In between Sosig’s roleplaying adventures in search of pirate treasure, the blue cat spends his time back in the real world bantering with his friends around the gaming table and exchanging friendly jibes. Characters aren’t really voiced, with all dialog appearing as text in word bubbles above their heads. However, when lines are displayed on-screen they are occasionally accompanied by simple utterances – such as a cute “mew-mew” from Sosig or a more gravelly half-growl from Cow – that go a long way toward indicating how the characters sound. These happen sparingly enough that they never grow distracting, instead establishing a better sense of each character. A good assortment of other sounds are featured as well, such as the lapping of waves on beaches and the pop of a miniature executive cannon on Hebble’s adventure guild desk. While not hugely abundant, the effects here are used to good effect.

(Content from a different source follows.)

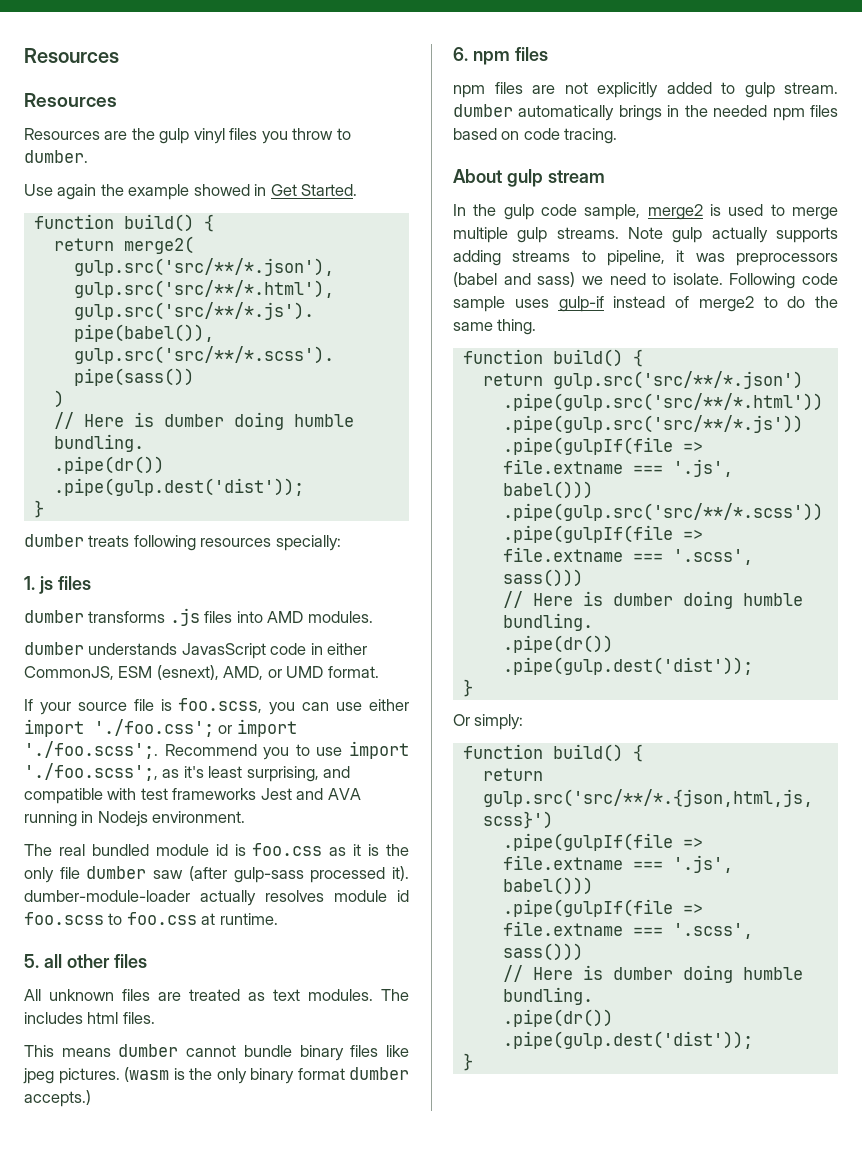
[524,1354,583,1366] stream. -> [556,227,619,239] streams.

The score is another strength of this Chook & Sosig experience. I’m not much of a music aficionado, and when playing most games the soundtrack is just there for me, instantly forgotten when I walk away. Not so here. Keeping with the charming whimsy of the rest of the game, the various synthesized pieces have a bouncy, jaunty, semi-piratey feel. They’re all based on simple tunes that are easy to whistle along with. (Oh, like I’m the only one that does that!) One island even provides a radio that can be tuned to switch between the different tracks in the game. Just as I enjoyed taking time to walk Sosig around to see his animation, there were also times when I hung out in a particular area just to listen to the tune being played. I don’t collect game soundtracks as a rule, but if TookiPalooki ever releases one for Walk the Plank, I’d be sure to snag it.

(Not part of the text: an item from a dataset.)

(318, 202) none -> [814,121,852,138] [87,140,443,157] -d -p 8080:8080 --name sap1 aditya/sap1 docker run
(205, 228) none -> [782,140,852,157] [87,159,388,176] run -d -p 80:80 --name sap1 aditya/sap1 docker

When not stopping just to revel in all the playfulness, most of the time you’ll be continually on the move to your next destination. Here is one of the niggling little issues I ran into, as transitioning between scenes always brings up a loading screen. They never last more than a few seconds, but they always feel like an awkward pause in the proceedings. Given that most of the puzzles require visiting at least two islands to solve, the loading screens became more noticeable over the course of my three-hour playthrough. Partly this is due to having to traverse a lot of locations fairly rapidly, and partly it’s due to the map itself. As new places are unlocked, the size of the map expands to accommodate them. As the map size expands, the loading time for it also gets longer and it eventually becomes the slowest screen to load late in the game.

Although there are no situations that really require it, Walk the Plank does an excellent job in the progress-saving department. In addition to allowing you to make your own manual saves, the game also autosaves every time a new scene is entered or when quitting out completely. With most new adventures it’s usually either one or the other, and it’s so nice to see a game that does both! This instills confidence without having to worry about a single autosave becoming corrupted while still retaining the convenience of being able to just continue on from the main menu when restarting. Many developers could stand to take note of this.

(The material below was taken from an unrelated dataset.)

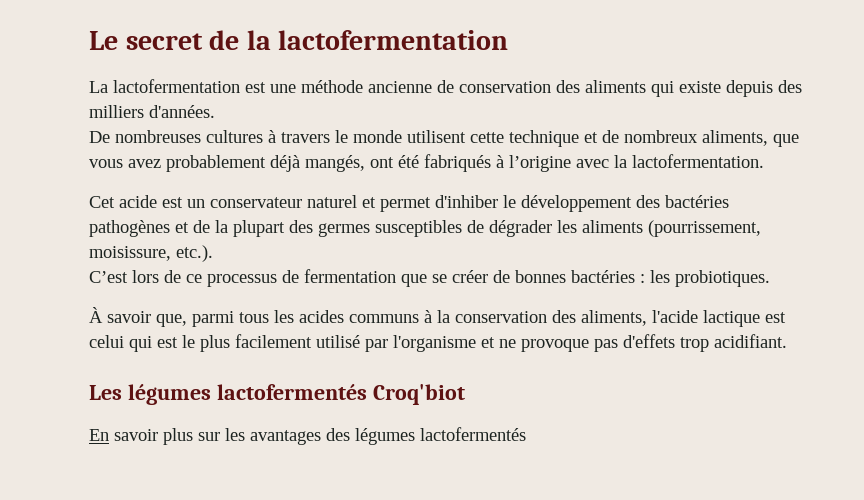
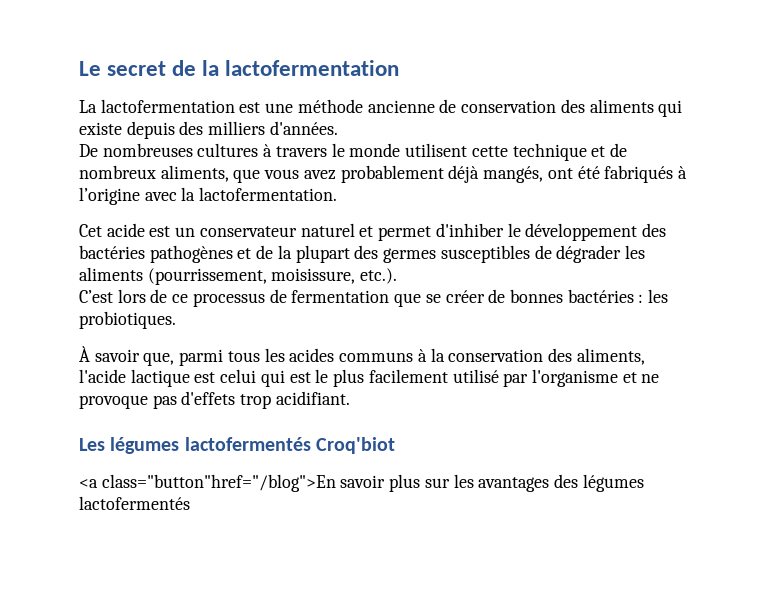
[89,429,109,441] En -> [79,474,336,492] <a class="button"href="/blog">En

Chook & Sosig: Walk the Plank is more than just a treasure hunt. The roleplaying portions offer charming settings to explore with some interesting challenges to unravel along the way, while the meta experience of being at a table of roleplayers – some alive, some dead, but all wonderfully bizarre– allows for some fun exchanges and good humour. It feels like a group of friends coming together and having a good time without the need for an antagonist. The game’s clean, well-drawn visuals make it a feast for the eyes, and its fittingly hummable music makes it equally easy on the ears. Despite not being the first adventure for its title characters, no prior knowledge of the series is necessary. So grab a seat, crank up the volume and just have fun with this delightful band of characters. The real gems to uncover here are the friendships.